As used herein, including in the claims, “or” as used in a list of items (for example, a list of items prefaced by a phrase such as “at least one of” or “one or more of”) indicates an inclusive list such that, for example, a list of at least one of A, B, or C means A or B or C or AB or AC or BC or ABC (i.e., A and B and C). Also, as used herein, the phrase “based on” shall not be construed as a reference to a closed set of conditions. For example, an exemplary step that is described as “based on condition A” may be based on both a condition A and a condition B without departing from the scope of the present disclosure. In other words, as used herein, the phrase “based on” shall be construed in the same manner as the phrase “based at least in part on.”

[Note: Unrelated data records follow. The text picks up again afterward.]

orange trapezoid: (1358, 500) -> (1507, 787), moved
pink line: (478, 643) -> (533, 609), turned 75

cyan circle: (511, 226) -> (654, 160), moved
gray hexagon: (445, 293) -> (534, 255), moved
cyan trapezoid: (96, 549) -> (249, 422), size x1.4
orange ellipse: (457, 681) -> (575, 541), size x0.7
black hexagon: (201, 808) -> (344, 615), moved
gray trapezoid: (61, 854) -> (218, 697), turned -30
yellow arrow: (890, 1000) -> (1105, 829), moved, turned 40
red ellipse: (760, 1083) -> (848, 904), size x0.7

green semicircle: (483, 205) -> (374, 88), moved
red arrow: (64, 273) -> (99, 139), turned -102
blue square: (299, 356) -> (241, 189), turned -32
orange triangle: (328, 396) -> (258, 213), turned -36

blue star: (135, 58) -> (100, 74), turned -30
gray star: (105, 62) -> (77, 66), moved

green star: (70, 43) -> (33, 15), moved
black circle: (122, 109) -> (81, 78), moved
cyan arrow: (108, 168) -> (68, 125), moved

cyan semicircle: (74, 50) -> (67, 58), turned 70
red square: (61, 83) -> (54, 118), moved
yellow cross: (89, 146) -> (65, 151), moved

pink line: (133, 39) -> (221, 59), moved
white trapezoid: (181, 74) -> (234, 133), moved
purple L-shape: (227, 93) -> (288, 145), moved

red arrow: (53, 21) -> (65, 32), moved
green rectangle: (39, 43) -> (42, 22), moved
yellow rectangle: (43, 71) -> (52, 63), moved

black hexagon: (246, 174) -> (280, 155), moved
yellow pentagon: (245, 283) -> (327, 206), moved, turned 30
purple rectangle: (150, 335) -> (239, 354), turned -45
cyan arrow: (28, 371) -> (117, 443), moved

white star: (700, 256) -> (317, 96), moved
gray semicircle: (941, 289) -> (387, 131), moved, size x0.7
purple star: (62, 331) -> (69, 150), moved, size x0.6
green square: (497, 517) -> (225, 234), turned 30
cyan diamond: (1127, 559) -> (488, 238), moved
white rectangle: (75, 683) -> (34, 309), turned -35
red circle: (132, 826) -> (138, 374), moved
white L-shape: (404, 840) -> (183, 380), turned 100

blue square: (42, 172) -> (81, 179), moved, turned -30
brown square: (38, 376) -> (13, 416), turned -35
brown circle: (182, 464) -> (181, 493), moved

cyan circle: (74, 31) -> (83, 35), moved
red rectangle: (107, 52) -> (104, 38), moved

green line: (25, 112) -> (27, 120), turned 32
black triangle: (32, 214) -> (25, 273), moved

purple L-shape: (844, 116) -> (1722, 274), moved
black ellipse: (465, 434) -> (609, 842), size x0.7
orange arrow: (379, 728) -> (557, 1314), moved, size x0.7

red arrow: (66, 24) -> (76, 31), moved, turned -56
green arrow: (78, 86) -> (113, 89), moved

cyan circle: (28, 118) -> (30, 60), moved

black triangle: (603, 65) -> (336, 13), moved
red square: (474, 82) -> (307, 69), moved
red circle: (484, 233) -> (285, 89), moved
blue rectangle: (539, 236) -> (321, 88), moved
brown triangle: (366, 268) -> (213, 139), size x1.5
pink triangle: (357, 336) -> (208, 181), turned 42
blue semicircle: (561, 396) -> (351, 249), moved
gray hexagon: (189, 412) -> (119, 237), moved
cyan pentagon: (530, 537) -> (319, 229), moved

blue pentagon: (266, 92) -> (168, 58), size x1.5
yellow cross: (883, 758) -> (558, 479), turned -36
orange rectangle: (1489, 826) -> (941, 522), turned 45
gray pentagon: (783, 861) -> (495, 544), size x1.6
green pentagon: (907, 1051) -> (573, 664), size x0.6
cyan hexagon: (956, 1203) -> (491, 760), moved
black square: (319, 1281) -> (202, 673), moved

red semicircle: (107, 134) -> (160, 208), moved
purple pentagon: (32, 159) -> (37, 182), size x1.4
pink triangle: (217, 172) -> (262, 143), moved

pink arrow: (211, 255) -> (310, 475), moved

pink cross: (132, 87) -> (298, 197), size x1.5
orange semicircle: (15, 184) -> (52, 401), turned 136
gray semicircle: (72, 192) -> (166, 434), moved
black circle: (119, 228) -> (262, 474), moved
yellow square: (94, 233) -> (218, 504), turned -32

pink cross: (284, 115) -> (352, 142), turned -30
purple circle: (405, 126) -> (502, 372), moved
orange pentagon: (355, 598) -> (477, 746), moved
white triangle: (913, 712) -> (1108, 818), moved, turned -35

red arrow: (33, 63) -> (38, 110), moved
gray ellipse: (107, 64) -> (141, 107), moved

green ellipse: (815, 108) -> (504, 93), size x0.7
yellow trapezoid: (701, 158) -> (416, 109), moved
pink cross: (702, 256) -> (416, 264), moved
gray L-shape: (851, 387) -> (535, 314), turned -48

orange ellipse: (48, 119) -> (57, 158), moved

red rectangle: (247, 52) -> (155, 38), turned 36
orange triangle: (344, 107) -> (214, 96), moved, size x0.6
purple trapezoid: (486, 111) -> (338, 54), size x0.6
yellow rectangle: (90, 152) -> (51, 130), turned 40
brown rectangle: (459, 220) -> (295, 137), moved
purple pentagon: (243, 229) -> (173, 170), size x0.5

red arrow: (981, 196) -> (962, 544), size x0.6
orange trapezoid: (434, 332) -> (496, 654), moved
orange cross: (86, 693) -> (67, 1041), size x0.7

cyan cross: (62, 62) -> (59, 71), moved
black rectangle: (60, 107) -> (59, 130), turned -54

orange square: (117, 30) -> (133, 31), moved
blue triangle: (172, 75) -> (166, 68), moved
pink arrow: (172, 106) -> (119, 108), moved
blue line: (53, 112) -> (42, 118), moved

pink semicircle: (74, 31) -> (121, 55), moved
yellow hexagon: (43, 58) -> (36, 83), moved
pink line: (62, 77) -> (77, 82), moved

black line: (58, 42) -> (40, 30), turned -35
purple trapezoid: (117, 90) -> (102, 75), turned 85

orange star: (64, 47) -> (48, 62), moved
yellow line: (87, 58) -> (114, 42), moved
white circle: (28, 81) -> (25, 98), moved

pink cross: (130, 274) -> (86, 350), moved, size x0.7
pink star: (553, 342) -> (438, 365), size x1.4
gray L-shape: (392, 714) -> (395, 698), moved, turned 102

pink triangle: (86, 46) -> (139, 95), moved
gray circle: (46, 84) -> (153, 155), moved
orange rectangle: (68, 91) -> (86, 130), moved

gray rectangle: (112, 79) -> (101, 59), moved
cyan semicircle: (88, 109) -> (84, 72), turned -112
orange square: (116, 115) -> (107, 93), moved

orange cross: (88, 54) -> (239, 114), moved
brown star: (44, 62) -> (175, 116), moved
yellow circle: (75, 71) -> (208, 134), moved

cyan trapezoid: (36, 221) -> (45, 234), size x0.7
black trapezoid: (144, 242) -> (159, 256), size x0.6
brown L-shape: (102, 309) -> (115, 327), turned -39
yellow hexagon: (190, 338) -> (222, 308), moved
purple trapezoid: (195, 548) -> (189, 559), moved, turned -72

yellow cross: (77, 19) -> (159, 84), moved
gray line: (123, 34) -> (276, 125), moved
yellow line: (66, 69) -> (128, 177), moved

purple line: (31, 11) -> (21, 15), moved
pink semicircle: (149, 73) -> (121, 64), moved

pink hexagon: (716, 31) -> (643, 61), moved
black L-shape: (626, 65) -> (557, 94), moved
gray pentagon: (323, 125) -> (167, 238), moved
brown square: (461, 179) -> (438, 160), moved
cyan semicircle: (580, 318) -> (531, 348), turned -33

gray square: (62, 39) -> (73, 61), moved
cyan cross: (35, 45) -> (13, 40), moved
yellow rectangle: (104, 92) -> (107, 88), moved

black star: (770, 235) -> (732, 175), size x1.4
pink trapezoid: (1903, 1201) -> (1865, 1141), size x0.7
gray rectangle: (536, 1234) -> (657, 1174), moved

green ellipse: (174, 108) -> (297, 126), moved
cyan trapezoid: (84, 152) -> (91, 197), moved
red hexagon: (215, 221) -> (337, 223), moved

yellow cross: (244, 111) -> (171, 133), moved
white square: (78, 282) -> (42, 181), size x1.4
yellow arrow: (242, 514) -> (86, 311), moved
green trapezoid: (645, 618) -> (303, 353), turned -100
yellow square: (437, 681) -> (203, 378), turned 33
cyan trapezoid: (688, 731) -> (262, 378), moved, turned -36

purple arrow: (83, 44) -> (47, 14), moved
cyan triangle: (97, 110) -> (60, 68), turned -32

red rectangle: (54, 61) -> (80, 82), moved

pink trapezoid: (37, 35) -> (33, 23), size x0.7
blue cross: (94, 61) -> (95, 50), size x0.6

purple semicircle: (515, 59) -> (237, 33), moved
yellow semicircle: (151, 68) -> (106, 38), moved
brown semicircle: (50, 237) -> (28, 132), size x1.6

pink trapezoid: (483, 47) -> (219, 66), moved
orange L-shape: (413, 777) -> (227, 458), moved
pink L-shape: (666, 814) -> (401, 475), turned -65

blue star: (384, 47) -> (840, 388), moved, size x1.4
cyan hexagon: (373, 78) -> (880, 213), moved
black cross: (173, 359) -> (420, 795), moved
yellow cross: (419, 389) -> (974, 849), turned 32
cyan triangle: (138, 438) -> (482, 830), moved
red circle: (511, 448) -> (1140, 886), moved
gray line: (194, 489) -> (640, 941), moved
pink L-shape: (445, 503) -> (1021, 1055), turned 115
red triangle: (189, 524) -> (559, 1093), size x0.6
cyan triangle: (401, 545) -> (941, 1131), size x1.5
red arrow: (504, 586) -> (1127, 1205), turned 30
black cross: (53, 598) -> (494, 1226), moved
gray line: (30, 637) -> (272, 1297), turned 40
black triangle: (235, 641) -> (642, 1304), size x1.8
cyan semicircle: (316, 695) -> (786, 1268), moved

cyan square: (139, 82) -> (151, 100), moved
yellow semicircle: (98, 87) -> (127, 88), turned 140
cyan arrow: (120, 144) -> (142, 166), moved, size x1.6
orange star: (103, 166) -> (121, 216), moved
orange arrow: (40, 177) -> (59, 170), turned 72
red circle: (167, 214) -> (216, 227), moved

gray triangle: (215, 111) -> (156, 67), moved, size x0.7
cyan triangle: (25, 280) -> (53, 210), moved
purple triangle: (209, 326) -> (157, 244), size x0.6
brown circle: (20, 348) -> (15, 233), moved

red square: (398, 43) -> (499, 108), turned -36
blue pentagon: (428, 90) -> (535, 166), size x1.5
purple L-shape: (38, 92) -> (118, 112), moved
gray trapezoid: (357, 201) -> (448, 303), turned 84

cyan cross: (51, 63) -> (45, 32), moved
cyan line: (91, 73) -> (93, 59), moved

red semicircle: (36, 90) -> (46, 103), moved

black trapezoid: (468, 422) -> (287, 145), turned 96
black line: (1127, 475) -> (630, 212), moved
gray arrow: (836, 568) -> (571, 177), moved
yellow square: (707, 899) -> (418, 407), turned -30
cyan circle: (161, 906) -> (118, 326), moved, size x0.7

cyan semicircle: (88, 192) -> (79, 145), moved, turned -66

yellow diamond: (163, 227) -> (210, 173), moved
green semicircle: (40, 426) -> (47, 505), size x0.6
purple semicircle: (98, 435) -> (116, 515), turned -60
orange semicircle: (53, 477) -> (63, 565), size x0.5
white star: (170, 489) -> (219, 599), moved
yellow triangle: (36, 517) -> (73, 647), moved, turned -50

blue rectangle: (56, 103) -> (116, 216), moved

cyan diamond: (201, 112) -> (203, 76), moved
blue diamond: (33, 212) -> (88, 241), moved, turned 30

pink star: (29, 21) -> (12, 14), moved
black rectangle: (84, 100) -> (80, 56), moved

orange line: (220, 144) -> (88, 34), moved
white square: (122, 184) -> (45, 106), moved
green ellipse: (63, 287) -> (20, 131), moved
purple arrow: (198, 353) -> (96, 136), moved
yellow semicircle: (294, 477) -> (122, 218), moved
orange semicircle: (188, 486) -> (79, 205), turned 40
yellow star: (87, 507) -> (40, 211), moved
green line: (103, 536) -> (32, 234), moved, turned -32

As used herein, including in the claims, the article “a” before a noun is open-ended and understood to refer to “at least one” of those nouns or “one or more” of those nouns. Thus, the terms “a,” “at least one,” “one or more,” “at least one of one or more” may be interchangeable. For example, if a claim recites “a component” that performs one or more functions, each of the individual functions may be performed by a single component or by any combination of multiple components. Thus, the term “a component” having characteristics or performing functions may refer to “at least one of one or more components” having a particular characteristic or performing a particular function. Subsequent reference to a component introduced with the article “a” using the terms “the” or “said” may refer to any or all of the one or more components. For example, a component introduced with the article “a” may be understood to mean “one or more components,” and referring to “the component” subsequently in the claims may be understood to be equivalent to referring to “at least one of the one or more components.” Similarly, subsequent reference to a component introduced as “one or more components” using the terms “the” or “said” may refer to any or all of the one or more components. For example, referring to “the one or more components” subsequently in the claims may be understood to be equivalent to referring to “at least one of the one or more components.”

Computer-readable media includes both non-transitory computer storage media and communication media including any medium that facilitates transfer of a computer program from one place to another. A non-transitory storage medium may be any available medium, or combination of multiple media, which can be accessed by a computer. By way of example, and not limitation, non-transitory computer-readable media can comprise RAM, ROM, electrically erasable programmable read-only memory (EEPROM), optical disk storage, magnetic disk storage or other magnetic storage devices, or any other non-transitory medium or combination of media that can be used to carry or store desired program code means in the form of instructions or data structures and that can be accessed by a computer, or one or more processors.

The descriptions and drawings are provided to enable a person having ordinary skill in the art to make or use the disclosure. Various modifications to the disclosure will be apparent to the person having ordinary skill in the art, and the techniques disclosed herein may be applied to other variations without departing from the scope of the disclosure. Thus, the disclosure is not limited to the examples and designs described herein but is to be accorded the broadest scope consistent with the principles and novel features disclosed herein.